Team: Jonas Bechthold, Silas Mederer & Carlotta von Ulm Erbach
Business Case: Churn prevention is your proactive strategy for keeping customers around. It involves looking at the underlying reasons for churn and then formulating a plan to combat issues that may lead to churn before they happen.
Repository content:
- EDA Notebook
- ML Notebook
- ANN Notebook
- Model Tuning: KNN, Logistic Regression, Random Forest I, Random Forest II, SVC, XGBoost
- Error analysis
- Customer segmentation
- Deployment
- Presentation
Goal: Improve the model of ‘Die ZEITVerlag’ to do better predictions.
Metric:
- Recall: to identify as many real subscription churns
- Precision: to avoid disturbing loyal customers with unnecessary mails
- AUC and probability distribution
Overview: Since a large number of features (177) exists, feature selection and engineering as part of an extensive EDA was essential.
For the supervised (with label) ML the data imbalance must be handled. The aim is to identify as many as possible “real” subscription churns as possible. Incorrectly identifying “non real” churns is not of the highest priority (Recall vs. Accuracy), since we would recommend churn mitigation methods for these subscribers. The main target is therefore to understand the behavioral patterns of customers and to optimize the churn prevention while reducing the overall cost.

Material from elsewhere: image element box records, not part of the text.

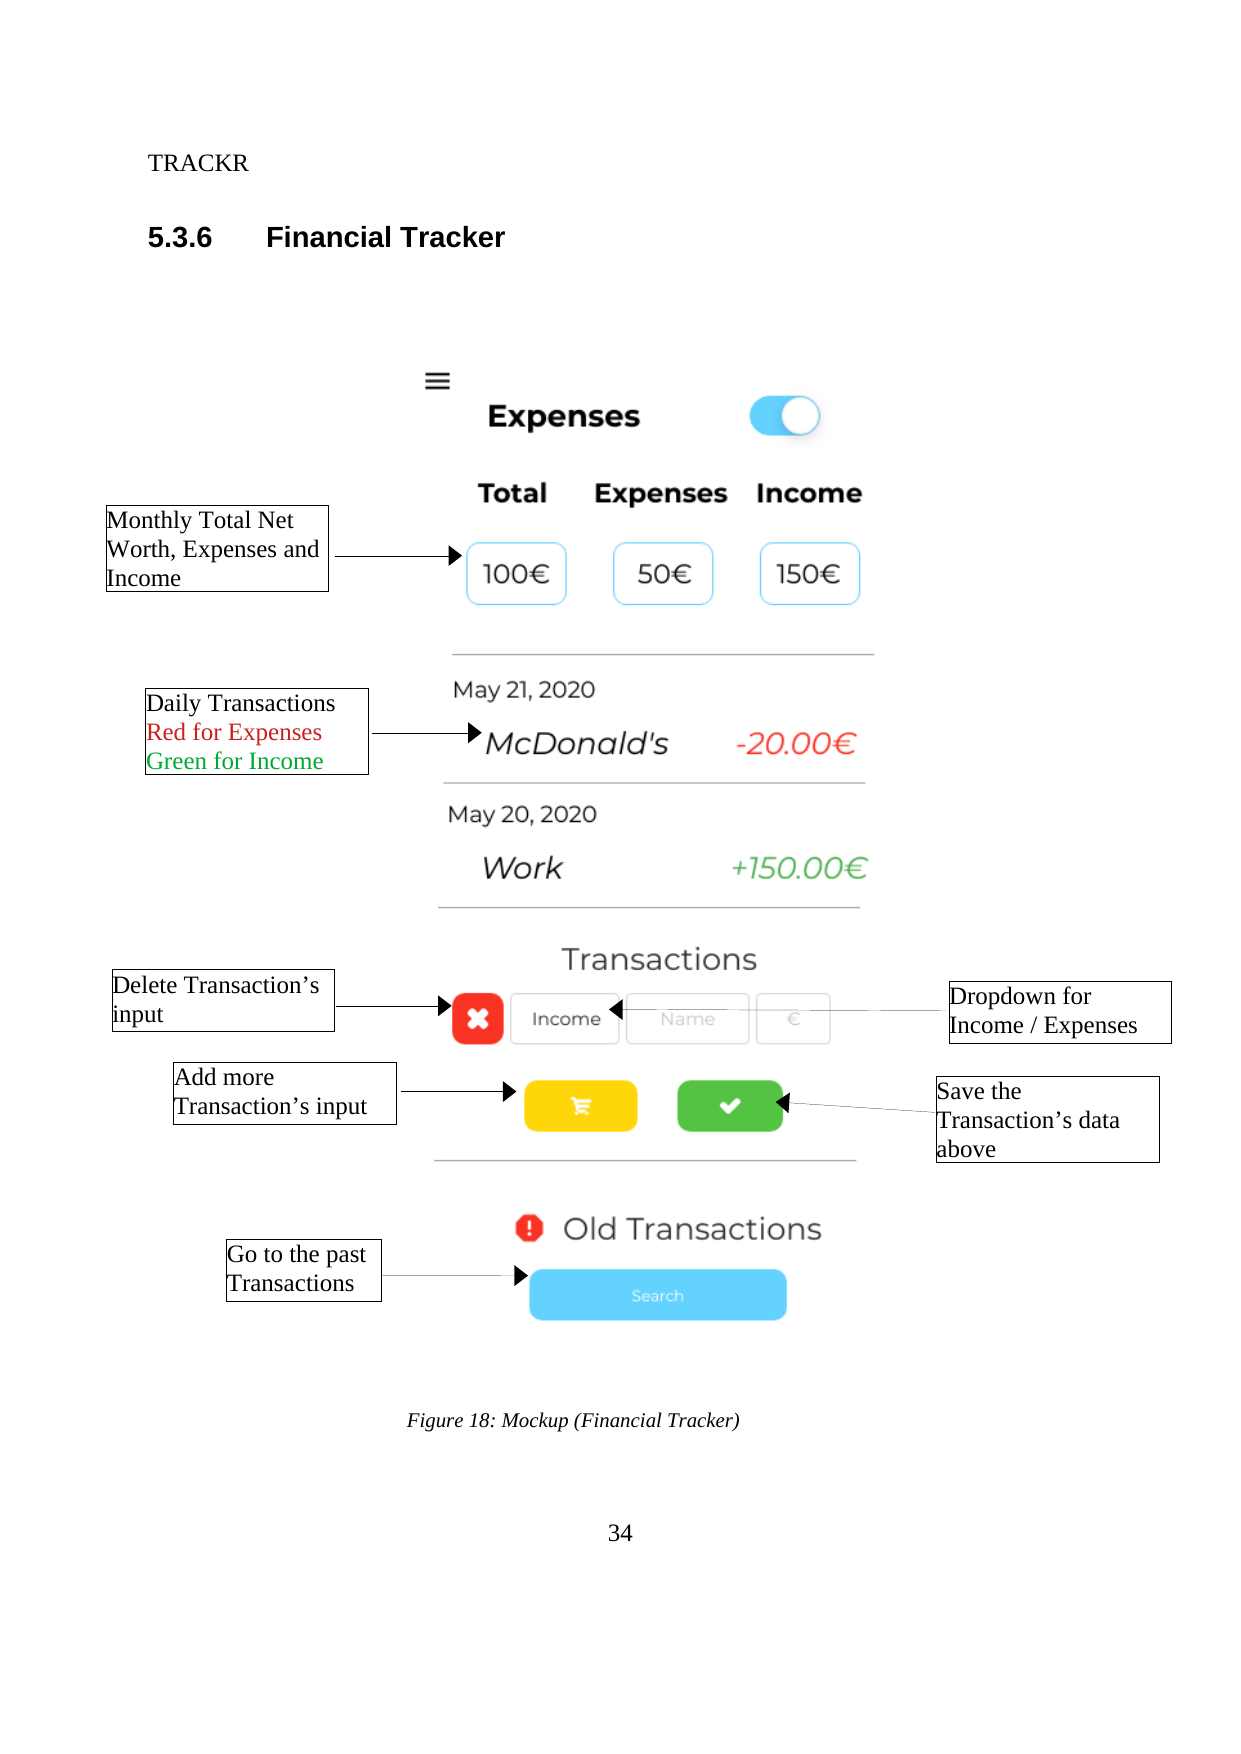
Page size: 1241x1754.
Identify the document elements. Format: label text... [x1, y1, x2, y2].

text Figure 18: Mockup (Financial Tracker) [407, 1408, 907, 1432]
subtitle Financial Tracker [148, 220, 1093, 254]
picture [406, 324, 908, 1408]
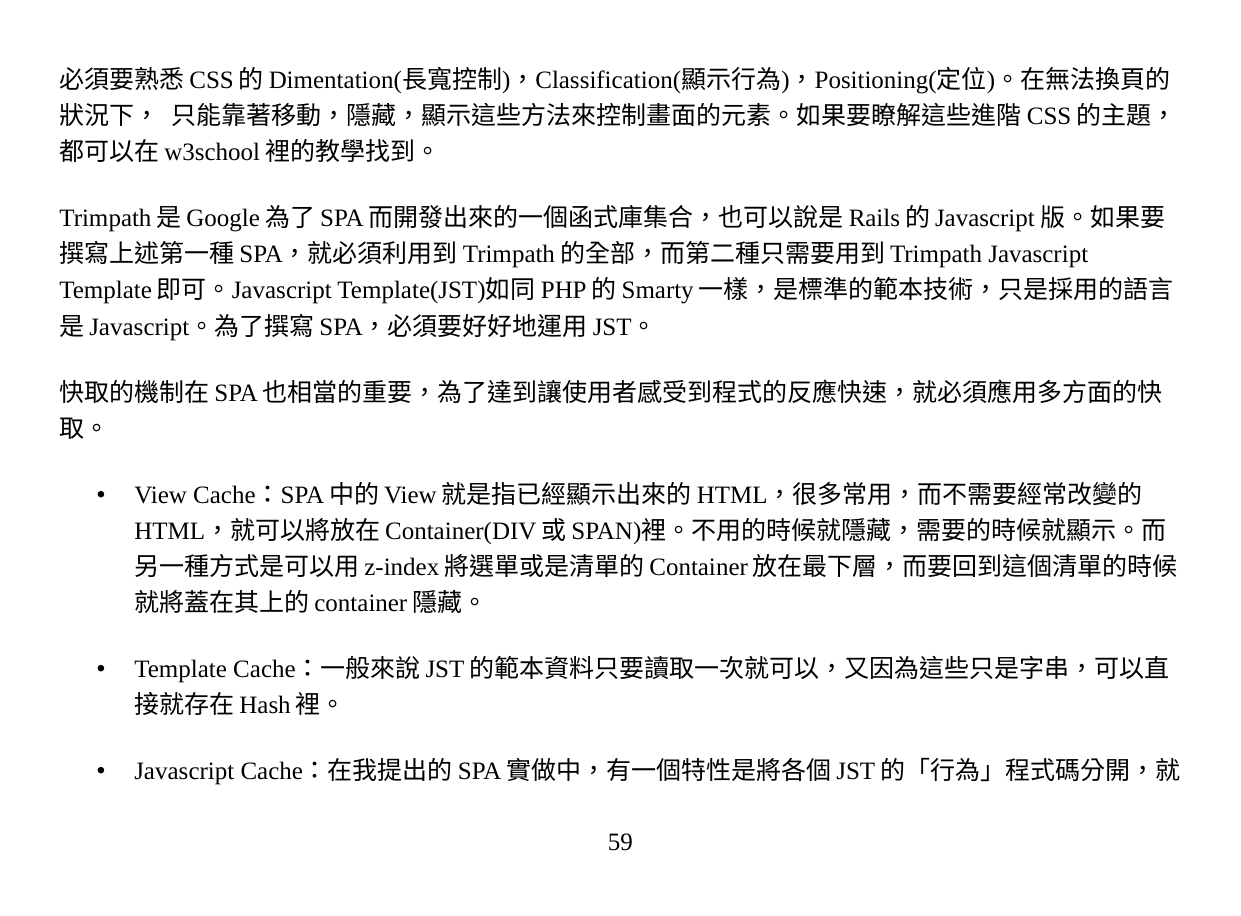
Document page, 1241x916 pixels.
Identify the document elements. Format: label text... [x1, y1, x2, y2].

text 快取的機制在SPA也相當的重要，為了達到讓使用者感受到程式的反應快速，就必須應用多方面的快取。 [59, 372, 1181, 444]
list View Cache：SPA中的View就是指已經顯示出來的HTML，很多常用，而不需要經常改變的HTML，就可以將放在Container(DIV或SPAN)裡。不用的時候就隱藏，需要的時候就顯示。而另一種方式是可以用z-index將選單或是清單的Container放在最下層，而要回到這個清單的時候就將蓋在其上的container隱藏。 [97, 474, 1181, 619]
list Template Cache：一般來說JST的範本資料只要讀取一次就可以，又因為這些只是字串，可以直接就存在Hash裡。 [97, 649, 1181, 721]
list Javascript Cache：在我提出的SPA實做中，有一個特性是將各個JST的「行為」程式碼分開，就 [97, 751, 1181, 787]
text Trimpath是Google為了SPA而開發出來的一個函式庫集合，也可以說是Rails的Javascript版。如果要撰寫上述第一種SPA，就必須利用到Trimpath的全部，而第二種只需要用到Trimpath Javascript Template即可。Javascript Template(JST)如同PHP的Smarty一樣，是標準的範本技術，只是採用的語言是Javascript。為了撰寫SPA，必須要好好地運用JST。 [59, 197, 1181, 342]
text 必須要熟悉CSS的Dimentation(長寬控制)，Classification(顯示行為)，Positioning(定位)。在無法換頁的狀況下， 只能靠著移動，隱藏，顯示這些方法來控制畫面的元素。如果要瞭解這些進階CSS的主題，都可以在w3school裡的教學找到。 [59, 59, 1181, 168]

We used different machine learning (supervised and unsupervised) approaches to predict churns of subscriptions of the german weekly newspaper “Die Zeit”. As it is a binary classification problem (“churn” or “no churn”), we used Logistic Regression as a baseline model, and KNN, Random Forest and XGBoost for further optimization. We also implemented a stacking and voting classifier, where we combined all classifiers to one. Unsupervised machine learning methods have been used to improve the prediction.
We built ANN and DNN and implemented the “deep and wide” approach. We were able to improve our baseline ANN but not able to score higher in recall on “churn”. So at the end of this project we decided to implement the stacking and voting classifiers, wrote a script and readme, to hand it over for die ZEITVerlag, so that their operators could use our trained models.
Methods and Technologies: Preprocessing (Cleaning, EDA), supervised ML classification (Logistic Regression, KNN, RF, XGBoost, Stacking, Voting), advanced methods consisting of ANN (DNN, deep and wide Network)
Recommendations and findings: We recommend to our stakeholders to contact the customers 10 month after the subscription for the first time and then every 12 month. This recommendation is based on the feature “lesedauer” and its distribution. Also we would recommend to use more and especially more user specific and time related features, the digital subscription becomes more and more important, it must be easy to scrape this kind of information for the publisher. If this will be done, it would be possible to use a CNN model on clickrates or customer behavior which are more precise and could be used to not only predict “churn” or “no churn” but also the point of churn in time. These are important information if you want to bound your customer.
Overall we were able to relatively improve the referenced model by 14% in recall and 25% in precision and would recommend to use a soft voting classifier (option 2 in the script) for predictions. This one provides a recall of 79%, precision of 59% and an accuracy of 77%. But as you can see we still miss about 23% of the dataset respectively predict them wrong.